At 01:01 PM 4/10/2012, Axil Axil wrote:

I am interested in the “life after death” phenomena as an indicator of the possibility of multiple causes of cold fusion. Some systems show life after death and others do not; Rossi…yes, the Brillouin Energy system…no. A single cause should show the same type of behavior.

Not necessarily. A "single cause" may exist in various states of "setup."

First of all, what is "heat after death"? The term was developed to name the phenomenon sometimes observed, that a Fleischmann-Pons cell, which is maintained at high loading by continuous electrolysis, shows anomalous heat -- even increasing -- *after* the electrolysis current is shut off -- or the cell has boiled dry, or has used up its heavy water, in some cases, so that the current stops.

HAD tells us little about the mechanism for generating excess power, only that it obviously doesn't depend on continued electrolysis, per se. This appears to contradict the finding that XP directly varies with current density, but that finding may be indirect, i.e., based on a variation with deuterium loading or flux.

However, deuterium loading will decline as the deuterium escapes. The process of escape, the resulting deuterium flux, could explain the process as well. That is, the long-term general suspicion has been that triggering the reaction is enhanced by movement of the deuterium. In or out!

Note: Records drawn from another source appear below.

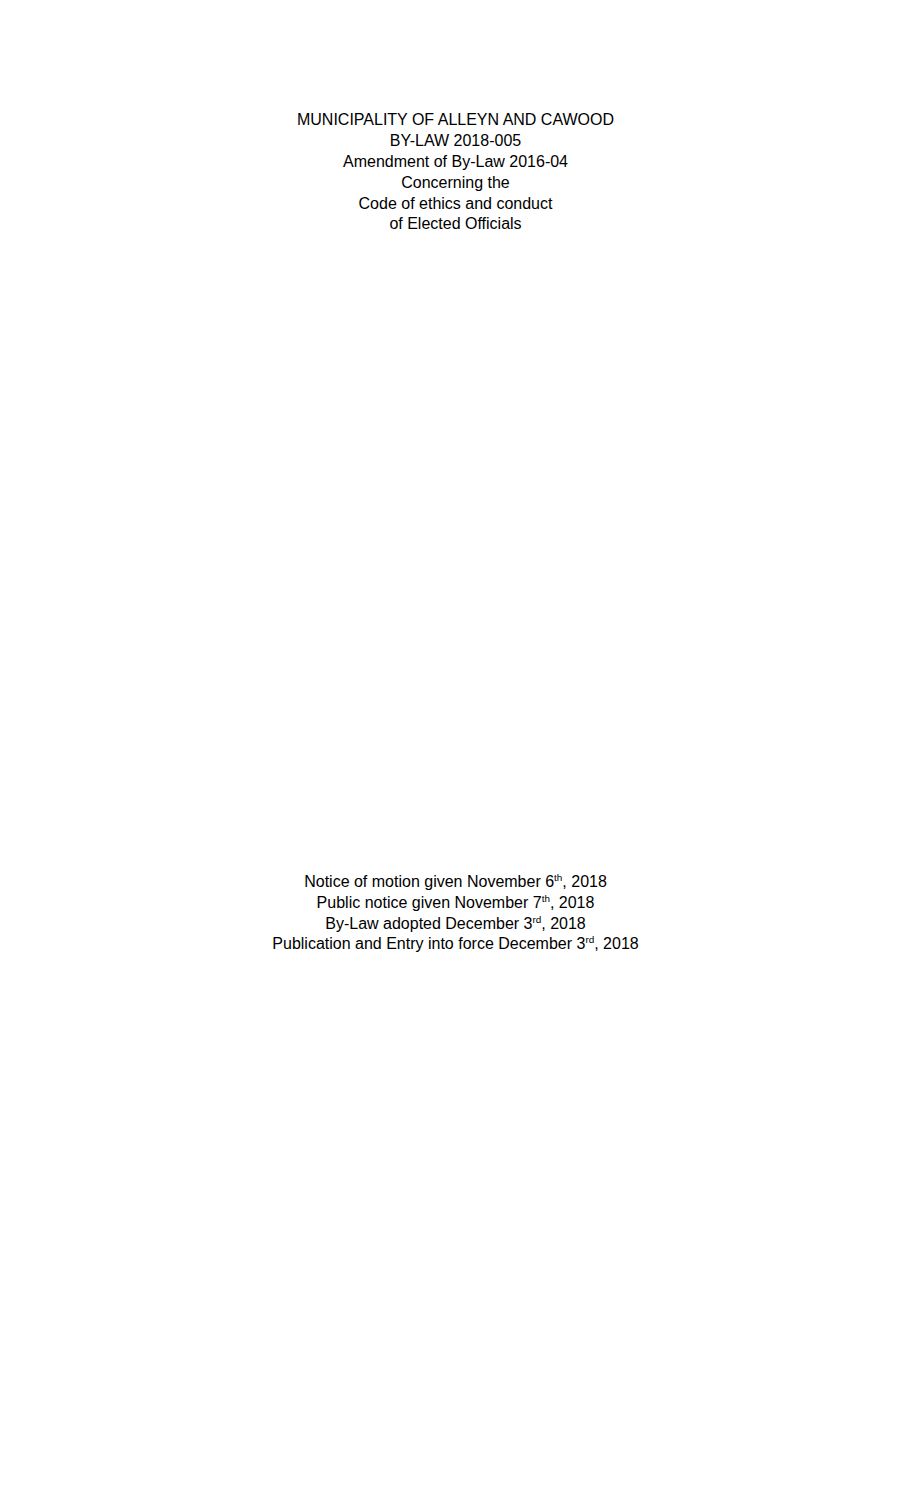MUNICIPALITY OF ALLEYN AND CAWOOD
BY-LAW 2018-005
Amendment of By-Law 2016-04
Concerning the
Code of ethics and conduct
of Elected Officials
Notice of motion given November 6th, 2018
Public notice given November 7th, 2018
By-Law adopted December 3rd, 2018
Publication and Entry into force December 3rd, 2018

HAD doesn't mean much with gas-loading work, unless a gas-loaded cell is being heated to be elevated in temperature. (That would be the case with Rossi, but certainly not with all gas-loaded results.)

What does (Lattice Energy LLC) theory state in explanation of this “life after death” behavior?

I haven't been able to figure out what they say about "Heat *before* death." They are proposing a mechanism not previously seen, and without any evidence for the mechanism itself. It's purely "Well, if Magic could happen, then the mystery of cold fusion is explained."

Fine. If "Magic" can happen. Can it? I don't see specific predictions in the W-L papers, only masses of speculations and possibilities (or impossibilities!) asserted as if they were fact.

I don't see any considerations of rate, and rate is crucial. Fusion can happen at room temperature, you know. The only problem is *rate*! Way silly low.

By ignoring rate considerations, then, once they get us to accept that neutrons can form, they then can assert a whole series of reactions, and you don't notice the rate problem. Even so, they need to invent a perfect gamma shield. They actually patented it, I just read the patent.

http://www.slideshare.net/lewisglarsen/us-patent-7893414-b2

There is no coverage of any experimental evidence that gamma shielding actually occurs, no described demonstration or operating parameters or characteristics.

Just assertion without evidence. That patent is full of utterly irrelevant information.

The "preferred embodiments," as far as I can tell, do not describe how to build a working model. They seem to assume that metal hydrides will "just do it."

Interestingly, they predict reaction enhancement by laser stimulation at resonant frequencies. But they don't specify the frequencies. That way, they can then claim that any stimulation effect was "predicted" by them.

I see no sign that they actually built the device they have patented. Amazing, isn't it, that CF patents have generally been banned, but this patent was allowed. Did CF patents depend on a particular theory of operation? Very strange.